Celtics

Celtics

BOSTON -- Success in the NBA often comes down to how well you establish position, and leverage that position to your advantage. 

We are seeing that push-and-pull game being played out before our eyes involving the NBA’s true Big Three: agents, players and teams. 

The latest chapter in this never-ending narrative centers around Anthony Davis, who wants out of New Orleans, and Davis (or is it his reps?) focused on taking his otherworldly talents to the Los Angeles Lakers.

Superstars wanting to play in Los Angeles is nothing new. 

We saw it with Paul George, who wanted Indiana to swing a deal with the Lakers, only to wind up being traded to Oklahoma City and later re-signing with the Thunder. 

We saw Paul George 2.0 with Kawhi Leonard’s camp trying to get him from San Antonio to the Lakers or the Clippers.

The Spurs weren’t trying to hear that, working out a deal instead with the Toronto Raptors, who shipped out the franchise's all-time leading scorer DeMar DeRozan for Leonard. 

This is Leonard’s first season with the Raptors, but Toronto has been among the top two or three teams in the NBA with Leonard entrenched in the league MVP conversation. 

That brings us back to Davis, whose camp is trying to do what so many others have failed to do in the past - get their client to a preferred destination while the team he plays for (New Orleans) takes a deal that’s likely not the best one it can land. 

 

And that’s the problem with most Davis-related reports centered around him going to the Lakers.

When you start examining rosters, there are a number of teams that have assets that, frankly, would trump what the Lakers could put together. 

And yes, the Celtics are among those teams. 

Still, the teams that are in position roster-wise to make a legit run at him, and who can provide the kind of return the Pelicans should be seeking (young talent, picks and potential salary cap relief), are hesitant because Davis (or is it his reps?) continue to feed the narrative that there are only a handful of teams he will re-sign with if a team trades for him now. 

Here’s the problem with that premise. 

It assumes that whatever team Davis gets traded to, can’t build or provide a culture that will make him want to stay long-term. 

For a guy who has been to the playoffs just twice in his seven-year career, you’re telling me that playing on a team that gets to the conference finals or NBA Finals wouldn’t be enough to sway him to want to stick around with that franchise long-term?

If that’s true, then Davis (or is it his reps?) isn’t looking at his next move to better position himself to win. 

And he damn sure isn’t looking out for what’s in the best interest of the Pelicans. 

What can’t be ignored in all this, is the long-term impact of the Pelicans potentially kowtowing to a player (or is it his reps?) who no longer wants to be part of their franchise and take a deal that’s not in the best interest of the franchise.

The Pelicans have made it clear that their focus is on finding the best deal and they won’t be nudged in one way or another as far as which franchise they come to terms with. 

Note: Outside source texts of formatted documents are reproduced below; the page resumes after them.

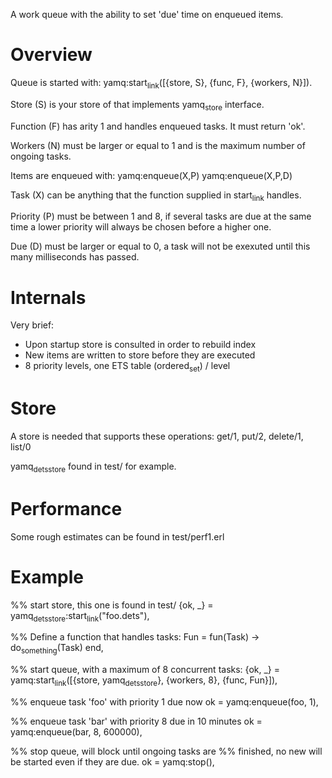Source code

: A work queue with the ability to set 'due' time on enqueued items.

* Overview
Queue is started with:
yamq:start_link([{store, S}, {func, F}, {workers, N}]).

Store (S) is your store of that implements yamq_store interface.

Function (F) has arity 1 and handles enqueued tasks. It must
return 'ok'.

Workers (N) must be larger or equal to 1 and is the maximum
number of ongoing tasks.

Items are enqueued with:
yamq:enqueue(X,P)
yamq:enqueue(X,P,D)

Task (X) can be anything that the function supplied in
start_link handles.

Priority (P) must be between 1 and 8, if several tasks are
due at the same time a lower priority will always be chosen
before a higher one.

Due (D) must be larger or equal to 0, a task will not be
exexuted until this many milliseconds has passed.

* Internals
Very brief:
- Upon startup store is consulted in order to rebuild index
- New items are written to store before they are executed
- 8 priority levels, one ETS table (ordered_set) / level

* Store
A store is needed that supports these operations:
get/1, put/2, delete/1, list/0

yamq_dets_store found in test/ for example.

* Performance
Some rough estimates can be found in test/perf1.erl

* Example
%% start store, this one is found in test/
{ok, _} = yamq_dets_store:start_link("foo.dets"),

%% Define a function that handles tasks:
Fun = fun(Task) -> do_something(Task) end,

%% start queue, with a maximum of 8 concurrent tasks:
{ok, _} = yamq:start_link([{store,   yamq_dets_store},
                           {workers, 8},
                           {func,    Fun}]),

%% enqueue task 'foo' with priority 1 due now
ok = yamq:enqueue(foo, 1),

%% enqueue task 'bar' with priority 8 due in 10 minutes
ok = yamq:enqueue(bar, 8, 600000),

%% stop queue, will block until ongoing tasks are
%% finished, no new will be started even if they are due.
ok = yamq:stop(),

“Although we are disappointed in this decision, our organization’s top priority is to bring an NBA championship to our city and fans and build our team for long-term success,” read a statement from the Pelicans shortly after Davis’ trade request. “Relative to specific talks of a trade, we will do this on our terms and our timeline. One that makes sense for our team and it will not be dictated by those outside of our organization.”

It sounds good and certainly plays well with their fan base, which has to have some serious doubts right about now as to whether the Pelicans’ brass will make this right. 

The deals that have been reportedly made to the Pelicans from the Lakers, as of now, may very well indeed be the best offers on the table. 

Still, that isn’t what should be on the Pelicans’ minds right now. 

 

It shouldn’t be about the best deals you’ve received, but the best deal you can get. 

And there is no question that the Pelicans can get as good or a better deal after July 1 than they can prior to the Thursday trade deadline, whether it’s from the Celtics or another team. 

Sure, Boston will then be in play as an option with Kyrie Irving a free agent (and still more likely to re-sign with the Celtics than not) and no longer bound to the obscure NBA rule which prohibits him and Davis from being on the same team because of their contracts, this season.

However, there’s no guarantee Boston will put forth the best package of players and picks to get the deal done. 

At the end of the day, there’s more at stake than a new basketball home for Davis. 

The potential for New Orleans to knowingly accept a lesser deal between now and Thursday is real. 

Accepting such a deal while knowing that same deal will be there in July as will more potentially better offers, would only validate some of the harsh words of criticism levied at Pelicans GM Dell Demps from former NBA commissioner David Stern.

And it would open a Pandora’s box of problems for teams with players in the future who would try a similar approach to try and leverage teams away from potentially dealing for them, and shrink the pool of possibilities to whatever they deem as an ideal landing spot. 

In the end, the Pelicans have to keep their word and do what’s in the best interest of the franchise. 

And that would be to wait to strike a deal after the Thursday trade deadline, no matter how badly Davis (or is it his reps?) want him in Los Angeles with LeBron James.